In 1989, after spending an estimated $300 to $325 million to develop and deploy Premier, R. J. Reynolds pulled the device from the market after only months. Total losses from the failure are estimated at $800 million to $1 billion.

R.J. Reynolds reintroduced the concept behind the Premier cigarette as the Eclipse brand in the 1990s.

==Tylee Wilson==
Tylee Wilson was the CEO of RJR Nabisco, the then parent company of RJR. Controversy arose when J. Paul Sticht, then the chairman of the board of directors, noticed a new Reynolds building in Winston-Salem.
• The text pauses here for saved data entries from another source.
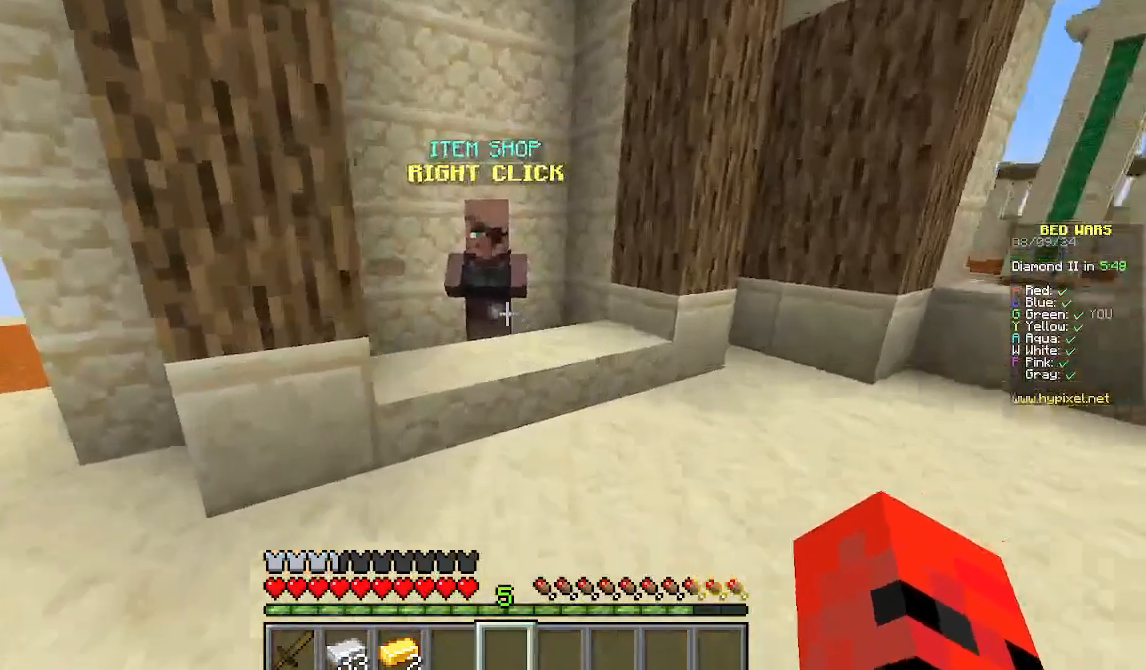
{"keys": [], "mouse": [], "events": [[289, "mouse_right", "down"], [289, "w", "up"], [467, "mouse_right", "up"]]}
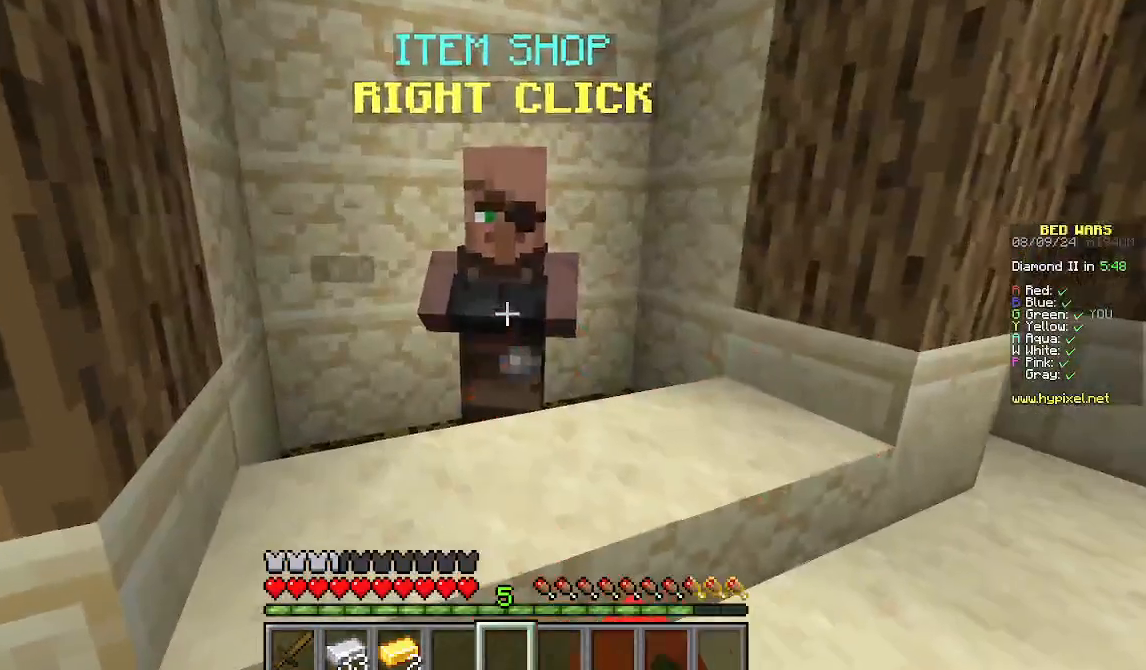
{"keys": [], "mouse": [], "events": []}
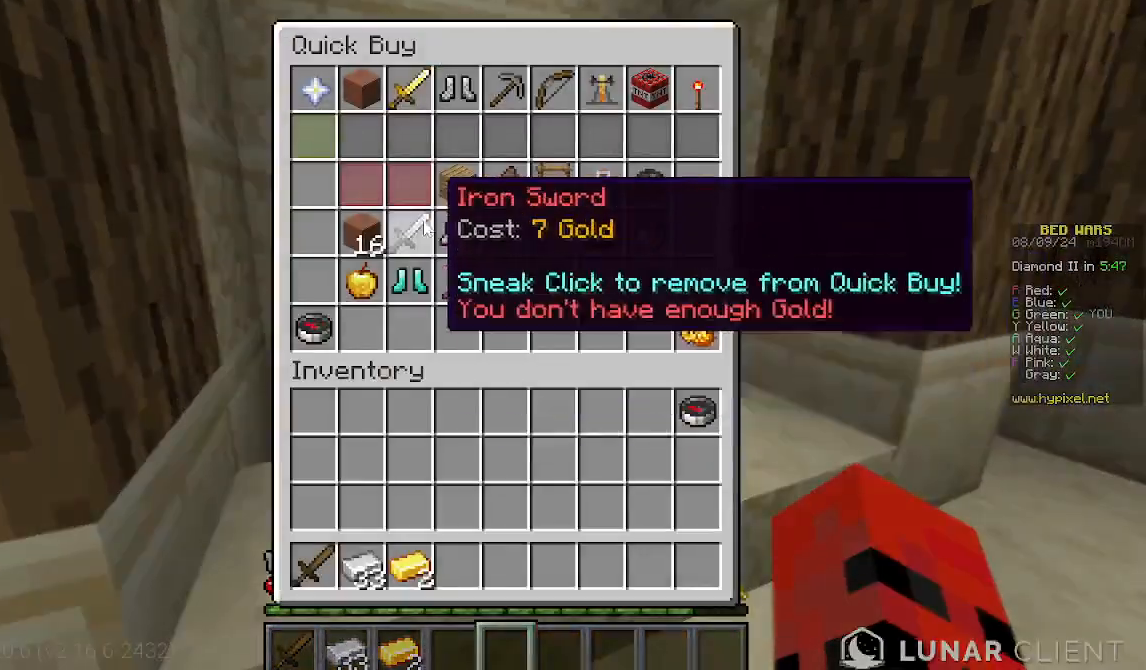
{"keys": [], "mouse": [], "events": []}
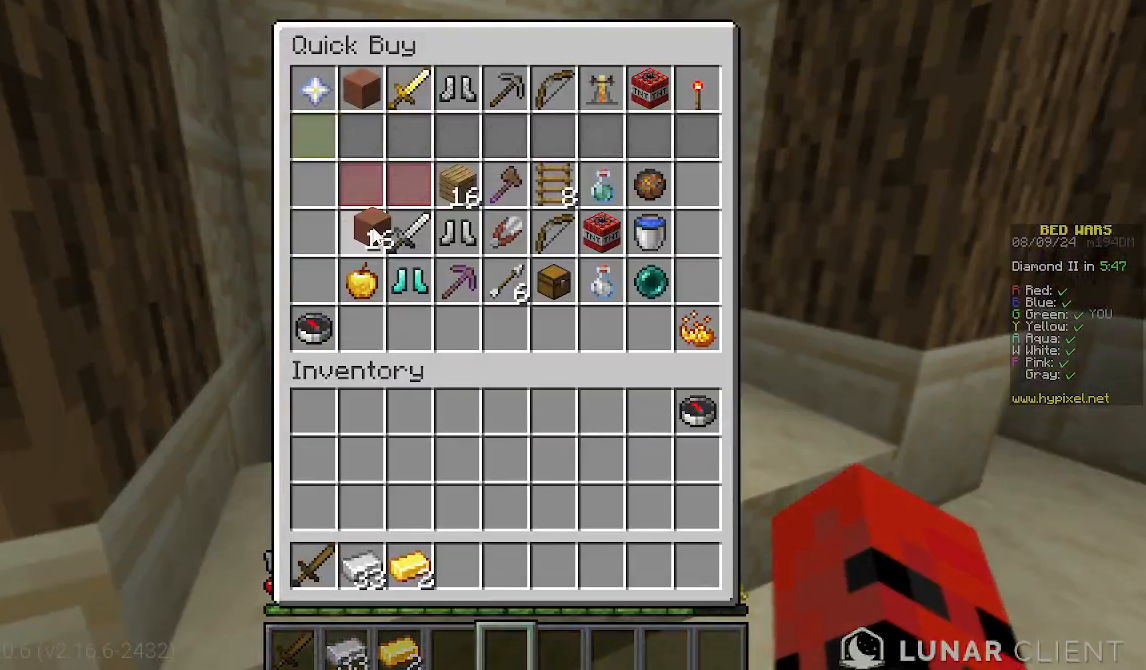
{"keys": [], "mouse": [], "events": []}
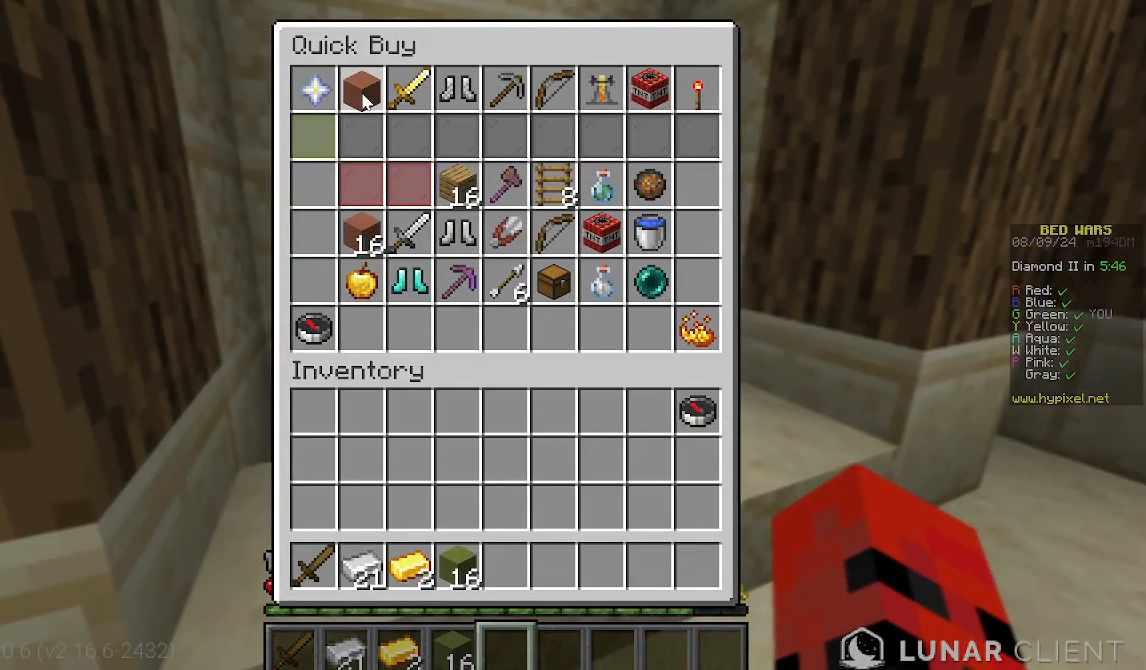
{"keys": [], "mouse": [], "events": []}
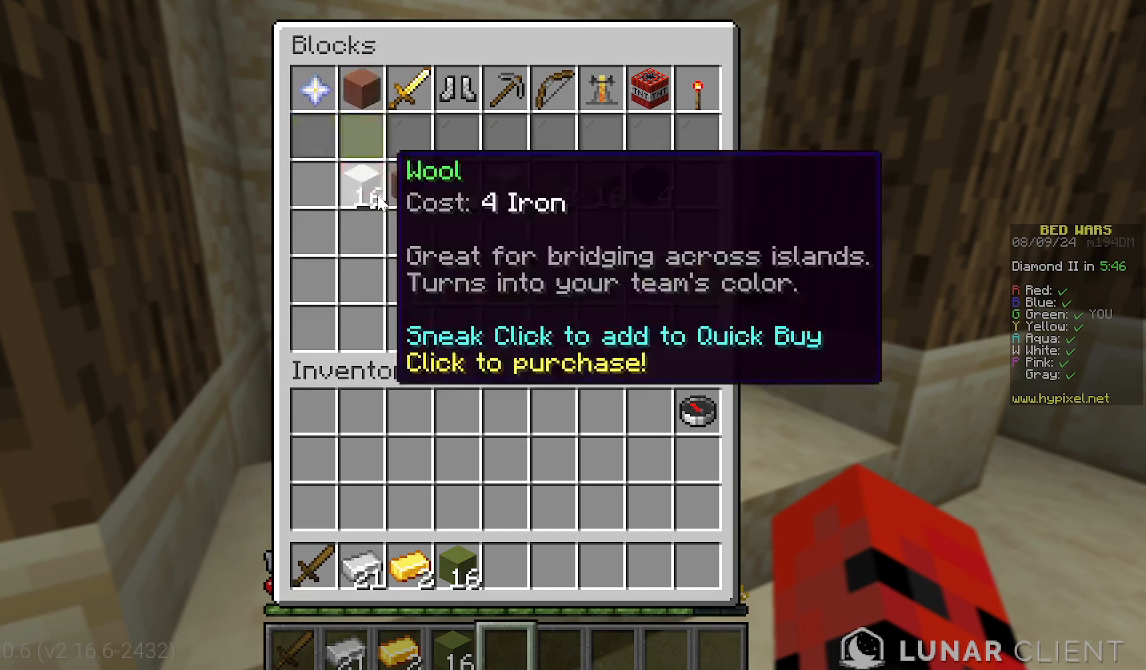
{"keys": [], "mouse": [], "events": []}
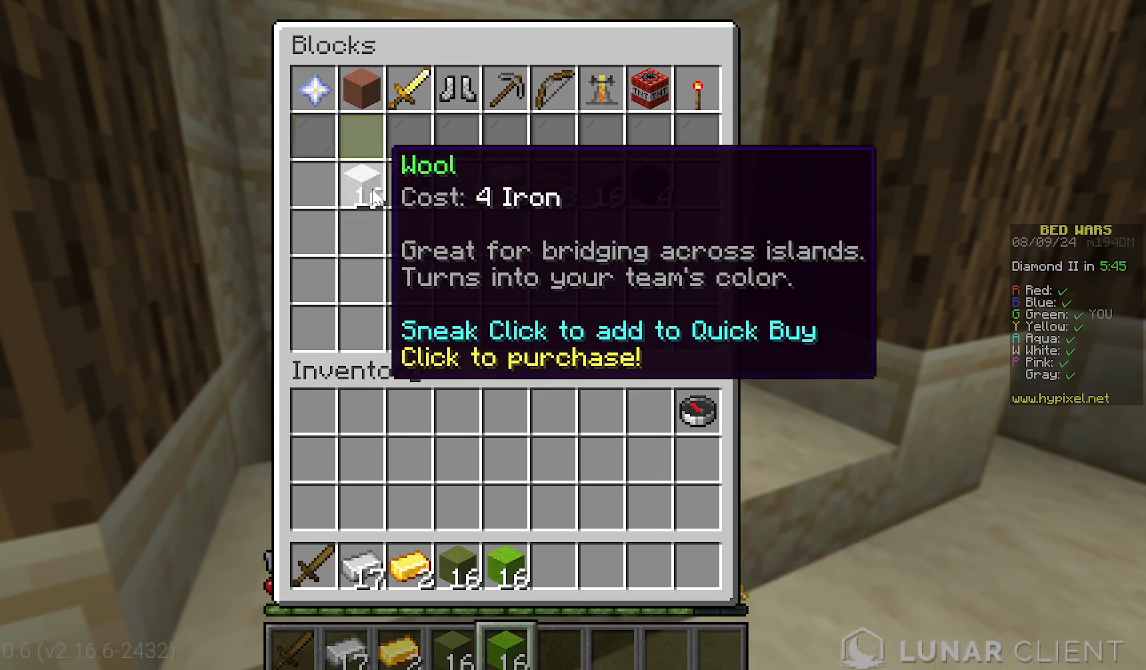
{"keys": [], "mouse": [], "events": []}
His driver told him, "That's where they're going to work on that smokeless cigarette." Sticht learned that Wilson had been hiding this boondoggle from the board of directors for five years, since 1981. Wilson argued that the project would help take back the lead in the tobacco industry from Philip Morris, who had recently overtaken Reynolds. Due to the growing health controversies related to tobacco, Wilson hoped Premier would keep smokers from quitting and draw ex-smokers back to Reynolds. He argued that the project was kept under wraps because it was unclear when development of the product would be completed.

Wilson was brought before the board of directors, some of whom thought the cigarette tasted and smelled unpleasant, but their main concern was Wilson's lack of disclosure. Hundreds of employees, including the chairman's driver, had known about the project, an ad agency was being consulted, outside scientists and suppliers were in the loop. It seemed like Wilson only held disclosure from his board. When addressing his lack of transparency, board member Juanita M. Kreps said, "I, for one, absolutely resent that." At this point Wilson had authorized $68 million for the development of Premier, an amount he was not allowed to approve without consent from the audit committee.

F. Ross Johnson, the COO and President of RJR Nabisco, would be chosen as the new CEO. In an effort to quickly oust Wilson, a pact was made between him and the board of directors: Wilson would be given a lump-sum of $3.25 million, have continuation of his salary, and a bonus of $1.3 million until his official retirement at the end of 1987 with retirement pay of $600,000 thereafter.